Copy each line that includes the string "باشد" from the material into your answer.
**********
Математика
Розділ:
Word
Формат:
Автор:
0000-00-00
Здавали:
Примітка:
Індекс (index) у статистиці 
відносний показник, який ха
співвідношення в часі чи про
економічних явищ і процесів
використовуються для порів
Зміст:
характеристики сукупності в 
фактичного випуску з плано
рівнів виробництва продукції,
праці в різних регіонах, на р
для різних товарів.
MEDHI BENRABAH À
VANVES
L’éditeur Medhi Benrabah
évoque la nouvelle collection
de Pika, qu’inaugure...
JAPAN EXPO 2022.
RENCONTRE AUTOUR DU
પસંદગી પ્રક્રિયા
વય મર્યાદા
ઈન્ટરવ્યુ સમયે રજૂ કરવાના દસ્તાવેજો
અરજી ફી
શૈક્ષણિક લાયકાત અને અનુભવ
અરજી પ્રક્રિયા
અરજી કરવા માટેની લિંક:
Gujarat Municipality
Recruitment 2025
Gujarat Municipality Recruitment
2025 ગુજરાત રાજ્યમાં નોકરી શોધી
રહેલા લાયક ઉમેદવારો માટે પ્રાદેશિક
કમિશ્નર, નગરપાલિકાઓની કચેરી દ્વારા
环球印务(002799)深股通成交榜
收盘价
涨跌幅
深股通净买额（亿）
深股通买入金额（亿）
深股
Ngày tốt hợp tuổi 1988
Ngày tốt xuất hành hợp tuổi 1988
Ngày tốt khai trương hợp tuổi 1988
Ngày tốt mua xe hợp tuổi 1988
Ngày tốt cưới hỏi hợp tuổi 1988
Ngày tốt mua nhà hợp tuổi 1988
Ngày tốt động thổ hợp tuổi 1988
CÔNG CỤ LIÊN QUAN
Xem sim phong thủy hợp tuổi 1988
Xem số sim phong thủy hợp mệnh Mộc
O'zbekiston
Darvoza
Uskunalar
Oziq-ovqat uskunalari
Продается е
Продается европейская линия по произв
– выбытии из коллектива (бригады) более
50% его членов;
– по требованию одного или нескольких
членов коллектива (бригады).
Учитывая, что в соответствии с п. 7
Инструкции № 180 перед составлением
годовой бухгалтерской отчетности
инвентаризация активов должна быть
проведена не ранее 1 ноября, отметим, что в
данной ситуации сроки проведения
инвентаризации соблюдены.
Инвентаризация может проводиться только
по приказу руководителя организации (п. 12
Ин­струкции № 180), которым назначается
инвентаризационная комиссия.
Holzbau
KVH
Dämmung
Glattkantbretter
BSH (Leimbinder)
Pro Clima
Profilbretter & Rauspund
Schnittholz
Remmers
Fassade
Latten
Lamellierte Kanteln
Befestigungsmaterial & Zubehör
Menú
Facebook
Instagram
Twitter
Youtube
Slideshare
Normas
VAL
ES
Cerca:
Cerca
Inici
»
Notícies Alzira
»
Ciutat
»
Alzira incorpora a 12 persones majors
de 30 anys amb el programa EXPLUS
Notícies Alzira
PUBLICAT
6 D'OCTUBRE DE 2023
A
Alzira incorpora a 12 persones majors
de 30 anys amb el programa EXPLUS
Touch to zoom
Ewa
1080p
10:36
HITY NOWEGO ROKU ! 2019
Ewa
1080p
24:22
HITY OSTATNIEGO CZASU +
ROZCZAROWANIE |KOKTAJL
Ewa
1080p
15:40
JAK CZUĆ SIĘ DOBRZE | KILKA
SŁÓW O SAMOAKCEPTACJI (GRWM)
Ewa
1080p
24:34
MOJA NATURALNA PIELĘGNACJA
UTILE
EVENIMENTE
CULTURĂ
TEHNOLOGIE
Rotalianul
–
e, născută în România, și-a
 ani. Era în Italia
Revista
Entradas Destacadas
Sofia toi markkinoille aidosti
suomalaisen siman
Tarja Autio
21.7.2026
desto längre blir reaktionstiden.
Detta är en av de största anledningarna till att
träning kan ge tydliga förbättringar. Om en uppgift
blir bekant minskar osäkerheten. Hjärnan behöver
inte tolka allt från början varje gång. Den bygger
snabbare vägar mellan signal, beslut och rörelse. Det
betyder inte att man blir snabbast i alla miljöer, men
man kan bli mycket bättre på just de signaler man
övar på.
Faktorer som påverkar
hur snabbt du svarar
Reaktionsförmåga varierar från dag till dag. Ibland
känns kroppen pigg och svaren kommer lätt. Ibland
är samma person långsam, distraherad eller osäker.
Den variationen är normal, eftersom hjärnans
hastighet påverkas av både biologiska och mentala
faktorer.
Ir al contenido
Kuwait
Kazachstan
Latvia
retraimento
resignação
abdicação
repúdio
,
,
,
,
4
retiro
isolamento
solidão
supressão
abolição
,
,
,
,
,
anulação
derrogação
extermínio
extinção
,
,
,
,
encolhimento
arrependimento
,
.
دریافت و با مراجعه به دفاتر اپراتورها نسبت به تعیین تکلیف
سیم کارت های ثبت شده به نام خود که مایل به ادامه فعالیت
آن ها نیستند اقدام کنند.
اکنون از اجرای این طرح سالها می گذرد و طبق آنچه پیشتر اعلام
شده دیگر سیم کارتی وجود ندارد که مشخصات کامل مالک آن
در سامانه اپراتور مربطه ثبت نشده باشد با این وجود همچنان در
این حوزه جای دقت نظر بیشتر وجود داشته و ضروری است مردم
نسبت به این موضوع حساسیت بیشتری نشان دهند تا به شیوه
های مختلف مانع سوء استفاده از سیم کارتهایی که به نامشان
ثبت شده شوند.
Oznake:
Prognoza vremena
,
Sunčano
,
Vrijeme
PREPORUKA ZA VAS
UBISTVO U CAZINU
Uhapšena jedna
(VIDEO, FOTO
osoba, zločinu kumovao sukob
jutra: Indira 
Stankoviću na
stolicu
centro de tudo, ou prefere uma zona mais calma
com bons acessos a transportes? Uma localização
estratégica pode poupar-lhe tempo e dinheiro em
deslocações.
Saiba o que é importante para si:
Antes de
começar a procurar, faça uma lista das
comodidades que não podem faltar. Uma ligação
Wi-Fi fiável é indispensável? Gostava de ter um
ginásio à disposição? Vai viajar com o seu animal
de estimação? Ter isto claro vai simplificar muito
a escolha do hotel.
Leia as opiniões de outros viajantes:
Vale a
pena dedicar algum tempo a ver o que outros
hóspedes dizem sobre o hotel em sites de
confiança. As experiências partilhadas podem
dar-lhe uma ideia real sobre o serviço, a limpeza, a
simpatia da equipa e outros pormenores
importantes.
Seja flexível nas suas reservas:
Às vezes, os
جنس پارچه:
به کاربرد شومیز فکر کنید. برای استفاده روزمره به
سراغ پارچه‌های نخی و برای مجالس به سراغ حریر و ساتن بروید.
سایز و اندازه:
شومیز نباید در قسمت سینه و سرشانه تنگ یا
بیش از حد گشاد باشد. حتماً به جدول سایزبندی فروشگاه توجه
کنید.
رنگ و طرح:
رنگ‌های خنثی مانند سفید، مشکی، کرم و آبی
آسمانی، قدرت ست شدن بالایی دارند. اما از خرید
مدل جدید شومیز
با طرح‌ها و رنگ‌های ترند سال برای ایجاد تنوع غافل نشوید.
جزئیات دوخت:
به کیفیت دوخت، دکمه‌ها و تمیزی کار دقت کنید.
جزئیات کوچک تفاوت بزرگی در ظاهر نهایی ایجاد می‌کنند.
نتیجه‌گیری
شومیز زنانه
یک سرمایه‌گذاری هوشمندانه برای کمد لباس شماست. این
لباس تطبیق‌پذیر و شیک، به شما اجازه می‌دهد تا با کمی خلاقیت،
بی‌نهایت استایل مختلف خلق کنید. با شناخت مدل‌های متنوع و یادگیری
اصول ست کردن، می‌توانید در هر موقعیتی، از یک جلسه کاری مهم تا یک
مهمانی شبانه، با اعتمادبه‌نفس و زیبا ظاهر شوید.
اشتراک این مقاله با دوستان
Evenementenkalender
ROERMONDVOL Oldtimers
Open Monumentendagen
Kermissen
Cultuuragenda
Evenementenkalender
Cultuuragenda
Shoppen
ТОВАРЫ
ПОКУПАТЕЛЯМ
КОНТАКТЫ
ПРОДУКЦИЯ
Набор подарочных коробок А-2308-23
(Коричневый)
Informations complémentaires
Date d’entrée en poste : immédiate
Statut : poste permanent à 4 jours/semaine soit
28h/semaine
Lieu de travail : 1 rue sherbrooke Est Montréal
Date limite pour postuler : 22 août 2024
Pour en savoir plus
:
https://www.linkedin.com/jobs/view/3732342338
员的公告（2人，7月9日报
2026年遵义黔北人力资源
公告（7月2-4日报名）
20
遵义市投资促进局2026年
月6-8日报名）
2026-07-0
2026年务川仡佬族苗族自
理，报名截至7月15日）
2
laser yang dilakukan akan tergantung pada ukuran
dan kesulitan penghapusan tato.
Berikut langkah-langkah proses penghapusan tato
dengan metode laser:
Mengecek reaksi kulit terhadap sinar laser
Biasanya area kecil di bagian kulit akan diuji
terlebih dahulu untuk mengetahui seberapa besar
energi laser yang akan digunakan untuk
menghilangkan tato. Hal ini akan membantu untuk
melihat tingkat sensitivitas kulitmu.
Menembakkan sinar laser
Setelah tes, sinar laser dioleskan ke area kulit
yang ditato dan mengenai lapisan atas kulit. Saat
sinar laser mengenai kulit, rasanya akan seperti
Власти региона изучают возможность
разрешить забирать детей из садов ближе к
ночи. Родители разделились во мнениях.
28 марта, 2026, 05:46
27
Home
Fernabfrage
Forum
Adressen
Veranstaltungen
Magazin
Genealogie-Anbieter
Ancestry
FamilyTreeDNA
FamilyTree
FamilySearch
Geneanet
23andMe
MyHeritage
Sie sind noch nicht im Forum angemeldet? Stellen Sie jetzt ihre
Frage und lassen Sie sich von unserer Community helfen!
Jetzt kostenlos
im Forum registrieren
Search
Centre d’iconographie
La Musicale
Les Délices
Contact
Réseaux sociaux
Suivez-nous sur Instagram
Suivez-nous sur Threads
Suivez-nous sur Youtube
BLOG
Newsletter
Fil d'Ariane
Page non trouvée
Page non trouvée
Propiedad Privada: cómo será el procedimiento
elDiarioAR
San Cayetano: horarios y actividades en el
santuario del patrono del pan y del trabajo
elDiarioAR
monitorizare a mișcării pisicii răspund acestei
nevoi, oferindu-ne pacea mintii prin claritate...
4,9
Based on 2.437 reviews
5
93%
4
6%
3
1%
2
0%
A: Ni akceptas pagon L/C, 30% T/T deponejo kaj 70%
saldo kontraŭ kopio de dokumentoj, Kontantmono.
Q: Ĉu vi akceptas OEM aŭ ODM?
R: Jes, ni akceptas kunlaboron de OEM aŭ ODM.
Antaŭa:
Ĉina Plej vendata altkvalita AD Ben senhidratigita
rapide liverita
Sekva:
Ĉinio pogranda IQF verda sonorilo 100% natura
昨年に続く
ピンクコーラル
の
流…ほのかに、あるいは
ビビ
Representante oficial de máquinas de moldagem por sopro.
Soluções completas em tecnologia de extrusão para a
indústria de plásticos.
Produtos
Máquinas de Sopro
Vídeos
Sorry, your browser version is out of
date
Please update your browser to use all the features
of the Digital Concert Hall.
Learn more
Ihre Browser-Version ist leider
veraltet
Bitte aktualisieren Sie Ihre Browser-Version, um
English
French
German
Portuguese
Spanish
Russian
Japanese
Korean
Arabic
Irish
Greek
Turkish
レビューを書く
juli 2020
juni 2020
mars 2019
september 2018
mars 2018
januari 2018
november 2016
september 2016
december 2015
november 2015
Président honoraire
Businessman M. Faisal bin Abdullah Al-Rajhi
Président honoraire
**********
EXERCISE RESPONSE >>
در سامانه اپراتور مربطه ثبت نشده باشد با این وجود همچنان در
بیش از حد گشاد باشد. حتماً به جدول سایزبندی فروشگاه توجه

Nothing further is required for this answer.